As far as Sri Lanka goes, the ‘easy oil’ has already been discovered – so, new explorations are costly and involve environmentally-sensitive areas. Seismic vibrations damage buildings and noise displaces wildlife, and chemicals and river warming deplete aquatic life. Soil and water are contaminated when a well blows out and emissions of flammable hydrocarbon cause fires, making land infertile and retarding photosynthesis. Ruptured pipelines, instrument failures and sabotage cause pollution.
Employment for locals is not necessarily guaranteed, even if oil exploration in Sri Lanka proves to be successful. The number of local people employed after the construction phase of the Chad-Cameroon
pipeline was negligible in Cameroon and around 350 in Chad. In Ecuador, 50.000 new jobs every month were promised, but there have been only 9,000 new jobs so far – mostly unskilled and temporary.
A nation heavily dependent on oil sees its currency soar, making it harder for local manufacturers to export. Skilled workers leave manufacturing and agriculture to service the rich. Using oil as collateral, governments incur foreign debts and squander national funds to buy support. Profits go to the elites and existing power imbalances are further compounded. The elites see no advantage in sharing the benefits of oil with the poor. Oil enables clannish elites to become even richer and establish dynastic kleptocracies that cling to power.
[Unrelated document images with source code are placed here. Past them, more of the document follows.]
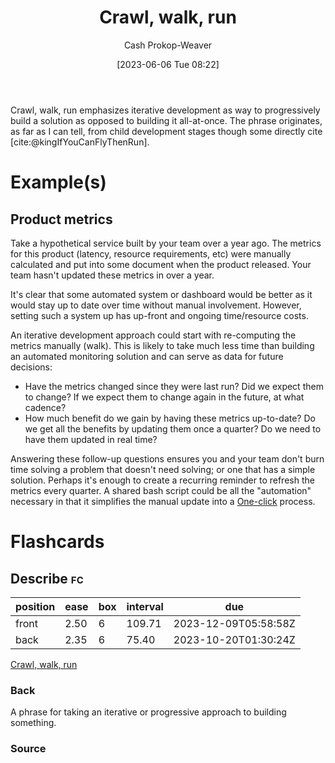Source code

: :PROPERTIES:
:ID:       3f33e96a-915a-4561-be68-4cef17b84792
:ROAM_ALIASES: "Iterative development"
:LAST_MODIFIED: [2023-08-21 Mon 05:50]
:END:
#+title: Crawl, walk, run
#+hugo_custom_front_matter: :slug "3f33e96a-915a-4561-be68-4cef17b84792"
#+author: Cash Prokop-Weaver
#+date: [2023-06-06 Tue 08:22]
#+filetags: :concept:

Crawl, walk, run emphasizes iterative development as way to progressively build a solution as opposed to building it all-at-once. The phrase originates, as far as I can tell, from child development stages though some directly cite [cite:@kingIfYouCanFlyThenRun].

* Example(s)

** Product metrics

Take a hypothetical service built by your team over a year ago. The metrics for this product (latency, resource requirements, etc) were manually calculated and put into some document when the product released. Your team hasn't updated these metrics in over a year.

It's clear that some automated system or dashboard would be better as it would stay up to date over time without manual involvement. However, setting such a system up has up-front and ongoing time/resource costs.

An iterative development approach could start with re-computing the metrics manually (walk). This is likely to take much less time than building an automated monitoring solution and can serve as data for future decisions:

- Have the metrics changed since they were last run? Did we expect them to change? If we expect them to change again in the future, at what cadence?
- How much benefit do we gain by having these metrics up-to-date? Do we get all the benefits by updating them once a quarter? Do we need to have them updated in real time?

Answering these follow-up questions ensures you and your team don't burn time solving a problem that doesn't need solving; or one that has a simple solution. Perhaps it's enough to create a recurring reminder to refresh the metrics every quarter. A shared bash script could be all the "automation" necessary in that it simplifies the manual update into a [[id:1e9fa224-0c4d-4b1b-aee5-4075fe9f900a][One-click]] process.

* Flashcards
** Describe :fc:
:PROPERTIES:
:CREATED: [2023-06-06 Tue 08:50]
:FC_CREATED: 2023-06-06T15:51:25Z
:FC_TYPE:  double
:ID:       521c790e-4fa8-47e7-a340-bdd4b8ca904c
:END:
:REVIEW_DATA:
| position | ease | box | interval | due                  |
|----------+------+-----+----------+----------------------|
| front    | 2.50 |   6 |   109.71 | 2023-12-09T05:58:58Z |
| back     | 2.35 |   6 |    75.40 | 2023-10-20T01:30:24Z |
:END:

[[id:3f33e96a-915a-4561-be68-4cef17b84792][Crawl, walk, run]]

*** Back
A phrase for taking an iterative or progressive approach to building something.
*** Source
#+print_bibliography:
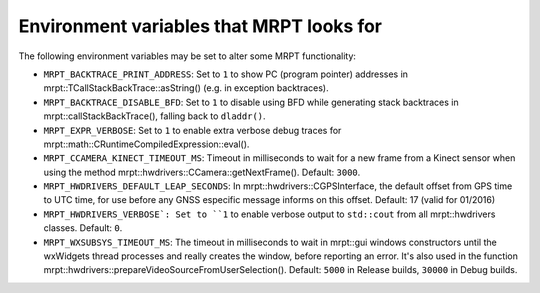 .. env_vars:

====================================================
Environment variables that MRPT looks for
====================================================

The following environment variables may be set to alter some MRPT functionality:

- ``MRPT_BACKTRACE_PRINT_ADDRESS``: Set to ``1`` to show PC (program pointer)
  addresses in mrpt::TCallStackBackTrace::asString() (e.g. in exception backtraces).

- ``MRPT_BACKTRACE_DISABLE_BFD``: Set to ``1`` to disable using BFD while
  generating stack backtraces in mrpt::callStackBackTrace(), falling back to
  ``dladdr()``.

- ``MRPT_EXPR_VERBOSE``: Set to ``1`` to enable extra verbose debug traces for
  mrpt::math::CRuntimeCompiledExpression::eval().

- ``MRPT_CCAMERA_KINECT_TIMEOUT_MS``: Timeout in milliseconds to wait
  for a new frame from a Kinect sensor when using the method
  mrpt::hwdrivers::CCamera::getNextFrame(). Default: ``3000``.

- ``MRPT_HWDRIVERS_DEFAULT_LEAP_SECONDS``: In mrpt::hwdrivers::CGPSInterface, the
  default offset from GPS time to UTC time, for use before any GNSS especific
  message informs on this offset. Default: 17 (valid for 01/2016)

- ``MRPT_HWDRIVERS_VERBOSE`: Set to ``1`` to enable verbose output to ``std::cout``
  from all mrpt::hwdrivers classes. Default: ``0``.

- ``MRPT_WXSUBSYS_TIMEOUT_MS``: The timeout in milliseconds to wait
  in mrpt::gui windows constructors until the wxWidgets thread processes and
  really creates the window, before reporting an error. It's also used in
  the function mrpt::hwdrivers::prepareVideoSourceFromUserSelection().
  Default: ``5000`` in Release builds, ``30000`` in Debug builds.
It increases the risk of conflict – particularly where there are separatist tendencies and ethnic tensions
– and gives terrorists targets for sabotage. The need to protect installations against terrorists brings repression and the desire of the elites to protect their ill-gotten gains threatens freedom of speech and human rights in general.
So, does Sri Lanka want to be a nation where foreigners call the shots – a nation plagued by poverty, inequality and ethnic conflict; where corruption, dynastic elites and nepotism compromise good governance and erode human rights?
Does Sri Lanka deserve the ‘blessings’ of oil?